Les Miroirs aveugles : Rien à voir
Cinéma

Les Miroirs aveugles : Rien à voir

Qu’en est-il du rapport de séduction à l’heure de la réalité virtuelle? L’accroche est excitante et la question, toujours pertinente. Et ça mérite qu’on s’y attarde le temps d’un documentaire. C’est ce qu’a fait Jean Tessier avec Les Miroirs aveugles, une coproduction Filmovie et ONF.

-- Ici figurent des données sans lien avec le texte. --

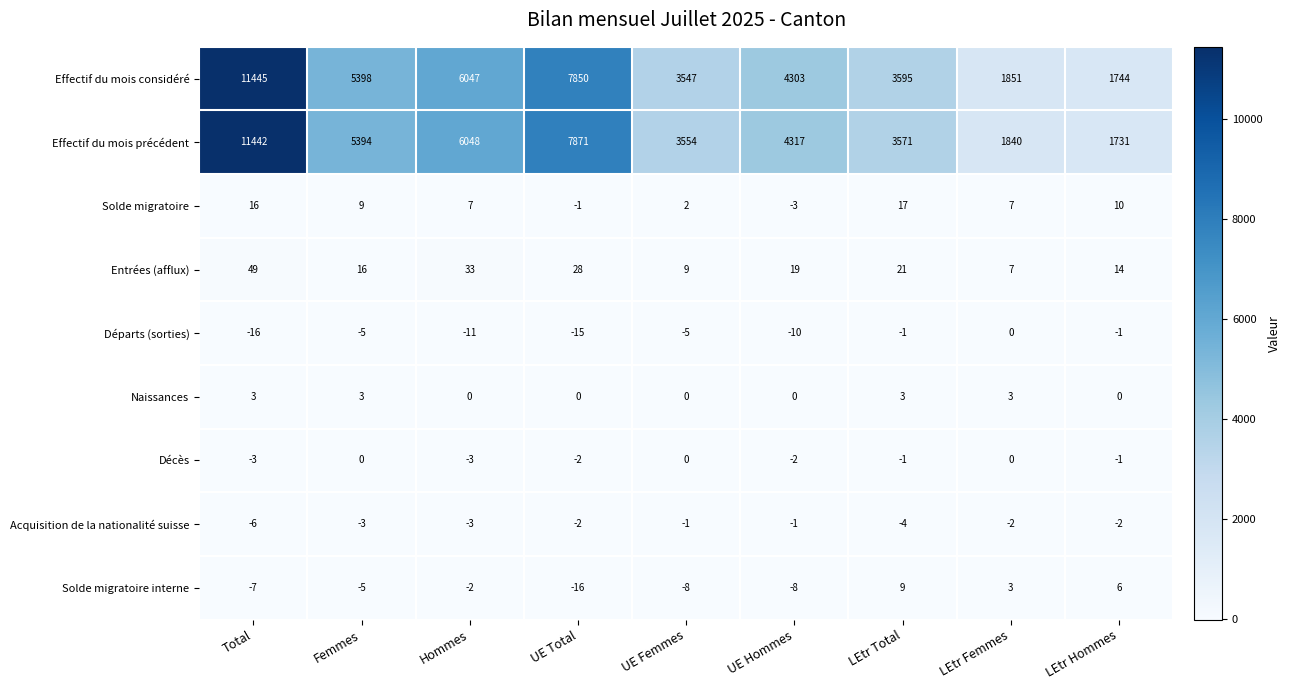

Between Femmes and LEtr Hommes, which series saw the biggest shift?

Effectif du mois précédent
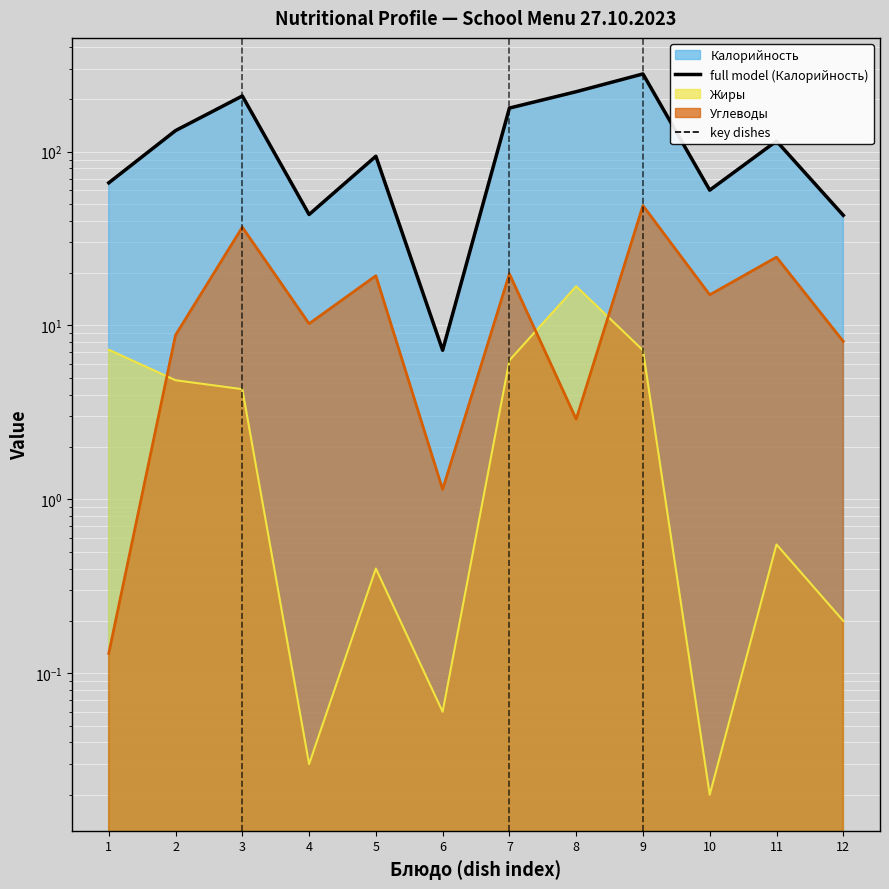

What is the ratio of the value at 9 to the value at 10?

4.7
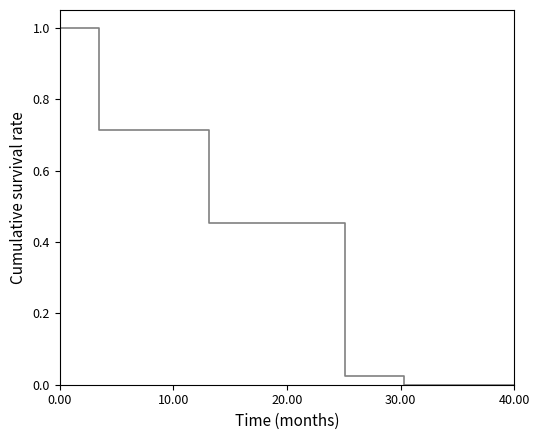

Is it true that the value at 50.00 is 0.0?

False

Qu’en est-il du rapport de séduction à l’heure de la réalité virtuelle? L’accroche est excitante et la question, toujours pertinente. Et ça mérite qu’on s’y attarde le temps d’un documentaire. En presque deux heures de pellicule, c’est ce qu’a fait Jean Tessier avec Les Miroirs aveugles, une coproduction Filmovie et ONF. Le réalisateur a rencontré et filmé une douzaine de personnes, de vingt à cinquante et un ans. Toutes tissent ou ont essayé de tisser des liens à travers les réseaux de services téléphoniques et Internet. On découvre les accros, comme Évelyne, Charles et Stéphane, qui en ont fait un point central de leur vie, dépensant jusqu’à mille dollars par mois en frais de téléphone, pendus une bonne partie de la journée à leur boîte vocale, essayant de capter l’âme soeur dans toutes les voix qui s’y font entendre. Il y a Sylvain qui a rencontré trois cents femmes en trois ans; Natasha qui discute avec son copain en Hollande, copain rencontré sur Internet dans un cybercafé; aussi Baboye, un Sénégalais qui cherche à briser l’isolement; Luc qui a été opérateur d’une ligne gaie de conversations téléphoniques, ou Fred qui déclare qu’il a de grands amis sur Internet, amis qu’il n’a jamais vus… On peut se perdre en toute conscience dans un miroir aux alouettes qui promet l’amitié et l’amour; ou, presque avec détachement, on peut se servir de cet outil pour étendre le champ de ses rencontres et de ses conquêtes. Le constat semble cependant identique pour tous: quelle que soit l’assurance avec laquelle on embarque dans un réseau, on ne se livre jamais vraiment et il est rare qu’on rencontre réellement quelqu’un. On ne se voit pas et, en plus, on se cache. Dure, dure, la séduction virtuelle.
Le sujet est fascinant, l’intérêt sociologique; indéniable, les intervenants sont crédibles et Tessier aborde tout cela avec grande objectivité. Outre quelques petites mises en scène – celle du gars ahuri qui écoute ses messages ou celle d’Évelyne qui se couche dans son lit en enlaçant son oreiller -, ce documntaire offre une vision ouverte du phénomène. Malheureusement, le traitement n’est pas à la hauteur. Pas que le sujet demande un rythme à la MTV, pas qu’il faille suivre dans la forme un mode électronique pressé, celui des réseautages décrits; mais Les Miroirs aveugles manque singulièrement d’entrain et de nerf. Les entrevues s’éternisent et amenuisent le discours, qui devient redondant. Plus d’info, d’humour et d’originalité n’aurait pas nui certes. Bref, tout est atrocement endormi et convenu. Entre les intervenants, on se tape des plans de coupe d’une urbanité où l’individu prime – les pieds sur le trottoir, les voitures sur le boulevard – sur fond de jazz; quand ce n’est pas quelques pigeons qui s’ébrouent dans une flaque. N’y a-t-il pas d’autres manières d’illustrer la solitude dans nos grandes cités? Tout cela sent terriblement la poussière.